本文抜粋:
# # # # #

安らかに眠って下さい 過ちは繰り返しませぬから - 龍光ブログ


自分だけは…

自分こそは…

ヒトは自分の脳を通してしかセカイを見ることができないので

つい「自分の周りにセカイがある」(セカイの真ん中に自分がいる)ような

"錯覚"を起こしてしまう。


でも、我々は、ちょっとの自然の不調で簡単に消え去るような

地球上のちっぽけな生物種の一種でしかないのが実体。

それは東北の大震災で街が無力に波にさらわれてしまったような過去の災害や

世界中で増えている洪水の被害の様子を見ても明らかなハズ。


そんな頼りない存在だから、ヒトはこれまで互いに協力しあって

今に至るまで生き延びてきたハズ。

ヒトの社会は、周りのヒトとの支え合って成り立っているハズ。

なのに、すぐにそれが「当たり前」のように忘れてしまう。

"自分中心"に、都合よく世界を解釈してしまう。

なんなら、自分だけでもなんとか生き抜いていけるような"錯覚"を起こして。

# # # # #

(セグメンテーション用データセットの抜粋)
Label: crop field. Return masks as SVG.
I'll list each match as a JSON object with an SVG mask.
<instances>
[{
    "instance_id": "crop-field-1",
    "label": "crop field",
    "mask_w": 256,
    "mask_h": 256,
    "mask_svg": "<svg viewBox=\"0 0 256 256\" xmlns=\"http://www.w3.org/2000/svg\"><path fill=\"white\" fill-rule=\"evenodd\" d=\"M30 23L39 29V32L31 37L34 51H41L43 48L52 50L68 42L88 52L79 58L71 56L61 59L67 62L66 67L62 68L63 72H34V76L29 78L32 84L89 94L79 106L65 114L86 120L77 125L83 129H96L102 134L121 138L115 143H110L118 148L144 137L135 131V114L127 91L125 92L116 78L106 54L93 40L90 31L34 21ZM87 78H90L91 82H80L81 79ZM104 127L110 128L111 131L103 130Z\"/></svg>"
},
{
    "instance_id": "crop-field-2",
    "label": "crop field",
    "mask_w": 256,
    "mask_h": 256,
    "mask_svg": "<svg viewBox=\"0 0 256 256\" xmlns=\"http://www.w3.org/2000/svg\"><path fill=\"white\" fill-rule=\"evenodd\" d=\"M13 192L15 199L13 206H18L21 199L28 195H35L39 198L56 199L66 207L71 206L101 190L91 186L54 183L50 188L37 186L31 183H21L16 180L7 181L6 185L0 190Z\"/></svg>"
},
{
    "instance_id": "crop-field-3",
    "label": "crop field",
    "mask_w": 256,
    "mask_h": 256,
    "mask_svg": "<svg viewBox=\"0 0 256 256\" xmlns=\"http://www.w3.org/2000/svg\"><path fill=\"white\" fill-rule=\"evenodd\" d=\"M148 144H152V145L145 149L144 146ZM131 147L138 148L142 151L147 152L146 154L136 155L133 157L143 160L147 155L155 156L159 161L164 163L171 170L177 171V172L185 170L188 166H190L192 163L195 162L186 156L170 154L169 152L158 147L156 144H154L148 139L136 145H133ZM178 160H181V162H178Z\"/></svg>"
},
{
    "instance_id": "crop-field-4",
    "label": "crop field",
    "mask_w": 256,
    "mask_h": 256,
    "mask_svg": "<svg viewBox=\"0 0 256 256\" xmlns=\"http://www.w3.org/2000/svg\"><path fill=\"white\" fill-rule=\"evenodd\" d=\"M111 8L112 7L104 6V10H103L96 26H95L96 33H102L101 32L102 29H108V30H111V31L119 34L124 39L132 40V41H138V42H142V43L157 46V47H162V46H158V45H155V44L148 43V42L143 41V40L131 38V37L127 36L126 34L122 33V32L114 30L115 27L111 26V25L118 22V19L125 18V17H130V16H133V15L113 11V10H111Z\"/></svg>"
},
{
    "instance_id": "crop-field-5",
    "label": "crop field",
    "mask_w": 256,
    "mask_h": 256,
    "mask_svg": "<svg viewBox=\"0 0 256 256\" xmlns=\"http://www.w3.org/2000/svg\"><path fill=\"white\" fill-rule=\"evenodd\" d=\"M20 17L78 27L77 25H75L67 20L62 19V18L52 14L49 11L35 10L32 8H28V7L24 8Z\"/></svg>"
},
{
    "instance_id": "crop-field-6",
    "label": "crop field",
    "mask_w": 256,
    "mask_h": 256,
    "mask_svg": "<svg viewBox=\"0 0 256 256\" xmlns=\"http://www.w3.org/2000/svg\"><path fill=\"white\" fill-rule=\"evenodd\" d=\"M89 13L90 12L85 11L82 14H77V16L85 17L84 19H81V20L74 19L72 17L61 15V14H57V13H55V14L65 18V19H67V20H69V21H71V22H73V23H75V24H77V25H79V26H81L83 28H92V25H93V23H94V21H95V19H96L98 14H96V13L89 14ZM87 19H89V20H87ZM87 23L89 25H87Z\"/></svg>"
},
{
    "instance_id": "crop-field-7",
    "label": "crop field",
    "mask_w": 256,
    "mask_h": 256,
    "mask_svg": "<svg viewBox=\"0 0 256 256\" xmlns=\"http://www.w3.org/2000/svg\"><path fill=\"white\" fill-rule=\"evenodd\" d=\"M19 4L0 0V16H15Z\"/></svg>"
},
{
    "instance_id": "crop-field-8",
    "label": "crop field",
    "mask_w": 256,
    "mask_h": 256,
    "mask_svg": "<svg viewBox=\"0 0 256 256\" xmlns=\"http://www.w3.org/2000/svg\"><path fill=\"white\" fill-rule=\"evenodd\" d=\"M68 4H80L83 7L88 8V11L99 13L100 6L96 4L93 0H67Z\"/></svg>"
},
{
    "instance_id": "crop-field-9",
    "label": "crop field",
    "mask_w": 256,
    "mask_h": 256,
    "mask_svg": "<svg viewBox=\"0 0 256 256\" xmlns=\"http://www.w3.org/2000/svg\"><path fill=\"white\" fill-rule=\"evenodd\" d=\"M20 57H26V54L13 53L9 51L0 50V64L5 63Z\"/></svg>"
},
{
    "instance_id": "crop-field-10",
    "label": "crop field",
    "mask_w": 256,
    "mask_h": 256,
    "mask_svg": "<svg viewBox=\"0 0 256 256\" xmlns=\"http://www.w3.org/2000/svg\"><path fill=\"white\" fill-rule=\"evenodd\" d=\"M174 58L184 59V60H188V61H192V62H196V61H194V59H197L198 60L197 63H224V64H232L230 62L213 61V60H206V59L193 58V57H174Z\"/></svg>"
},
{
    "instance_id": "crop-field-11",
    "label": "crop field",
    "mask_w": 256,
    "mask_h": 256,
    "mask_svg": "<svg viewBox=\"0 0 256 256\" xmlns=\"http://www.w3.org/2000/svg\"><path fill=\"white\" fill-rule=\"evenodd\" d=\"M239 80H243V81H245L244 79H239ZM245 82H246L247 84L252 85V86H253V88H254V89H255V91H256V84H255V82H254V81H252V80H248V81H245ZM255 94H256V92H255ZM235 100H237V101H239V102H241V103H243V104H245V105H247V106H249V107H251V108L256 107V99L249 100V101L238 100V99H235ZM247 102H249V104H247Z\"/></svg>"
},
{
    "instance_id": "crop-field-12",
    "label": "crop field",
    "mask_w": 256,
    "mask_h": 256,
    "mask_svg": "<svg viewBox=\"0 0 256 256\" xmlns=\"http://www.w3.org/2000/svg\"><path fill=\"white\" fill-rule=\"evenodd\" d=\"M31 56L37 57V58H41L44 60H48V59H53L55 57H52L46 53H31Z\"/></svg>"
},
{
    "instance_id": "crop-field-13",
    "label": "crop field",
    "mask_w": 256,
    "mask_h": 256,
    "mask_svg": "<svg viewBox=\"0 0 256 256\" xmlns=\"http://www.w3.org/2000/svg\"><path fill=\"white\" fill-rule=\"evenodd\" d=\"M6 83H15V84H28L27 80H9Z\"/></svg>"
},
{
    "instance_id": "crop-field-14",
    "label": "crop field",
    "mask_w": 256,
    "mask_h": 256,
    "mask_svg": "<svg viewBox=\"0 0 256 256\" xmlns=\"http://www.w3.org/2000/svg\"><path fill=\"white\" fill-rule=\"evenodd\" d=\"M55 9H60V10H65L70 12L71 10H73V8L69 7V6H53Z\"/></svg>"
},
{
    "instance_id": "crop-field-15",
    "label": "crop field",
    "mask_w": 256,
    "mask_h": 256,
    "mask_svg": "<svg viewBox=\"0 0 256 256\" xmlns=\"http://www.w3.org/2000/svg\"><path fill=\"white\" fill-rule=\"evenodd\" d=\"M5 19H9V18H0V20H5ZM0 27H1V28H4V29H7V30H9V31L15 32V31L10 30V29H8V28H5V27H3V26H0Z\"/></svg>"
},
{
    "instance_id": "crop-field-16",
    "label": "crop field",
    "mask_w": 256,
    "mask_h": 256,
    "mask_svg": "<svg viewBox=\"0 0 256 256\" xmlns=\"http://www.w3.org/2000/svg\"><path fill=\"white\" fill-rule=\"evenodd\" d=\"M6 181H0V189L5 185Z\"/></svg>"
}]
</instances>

# # # # #

必須課題:
a: 人間の自己中心的な錯覚についての文章から、「ヒトは自分の脳を通してしかセカイを見ることができないので」から「世界中で増えている洪水の被害の様子を見ても明らかなハズ。」までの箇所を一字一句そのまま書き写してください。
b: 人間の自己中心的な錯覚についての文章を、最後に示された文の次から書き継いでください。
この一覧は、ここでの作業には一切関係しません。

演習の解答:
a:
ヒトは自分の脳を通してしかセカイを見ることができないので

つい「自分の周りにセカイがある」(セカイの真ん中に自分がいる)ような

"錯覚"を起こしてしまう。


でも、我々は、ちょっとの自然の不調で簡単に消え去るような

地球上のちっぽけな生物種の一種でしかないのが実体。

それは東北の大震災で街が無力に波にさらわれてしまったような過去の災害や

世界中で増えている洪水の被害の様子を見ても明らかなハズ。

b:
だけど、いま使っているガソリンも電気もインターネットも全て

誰かの支えで成り立っている。

昨日頂いた食事も全て、育てたり運んでくれたりした

世界のどこかの誰かの支えで成り立っている。

社会のあらゆる所が、誰かの支えがあって成り立っているのに

つい空気のように「あってあたりまえ」の"錯覚"を起こしてしまう。


そして、その"錯覚"は、

時に、さも「自分だけ」でも何かを成し遂げられるように感じさせ

「自分こそ」は他人と違う「なにか特別な何者」かになれるかのような

"ファンタジー"を我々に見せていく。


実際の我々は、どれだけ肩書が立派になったり

テストの点数が良かったり、かけっこが早かったり、歌がうまかったりしても

全て等しく、空気を必要として、誰かが作ったご飯を必要として生きている

みな同じ、ホモ・サピエンスという生物種の一個体のハズ。

でも、時にヒトは、"ファンタジー"にあこがれて

「自分こそ」他人とは違う、何か特別な存在なのだと信じたがる。


けっして、「何者か」になろうとする事が悪いと言いたいわけではないのです。

「何者か」を目指そうとするから個人として努力が生まれ

集団として文明が発展し

より衛生面でも食糧確保でも安心して暮らせるようになったのも事実です。


ただ、問題なのは「何者か」になろうとする過程で

「自分だけ」「自分こそ」が

"他人とは違う""他人よりも立派な自分"という錯覚を膨らましてしまいがちになる。

"我"を膨らましすぎてしまうことが、様々な社会の問題を起こすのではと思うのです。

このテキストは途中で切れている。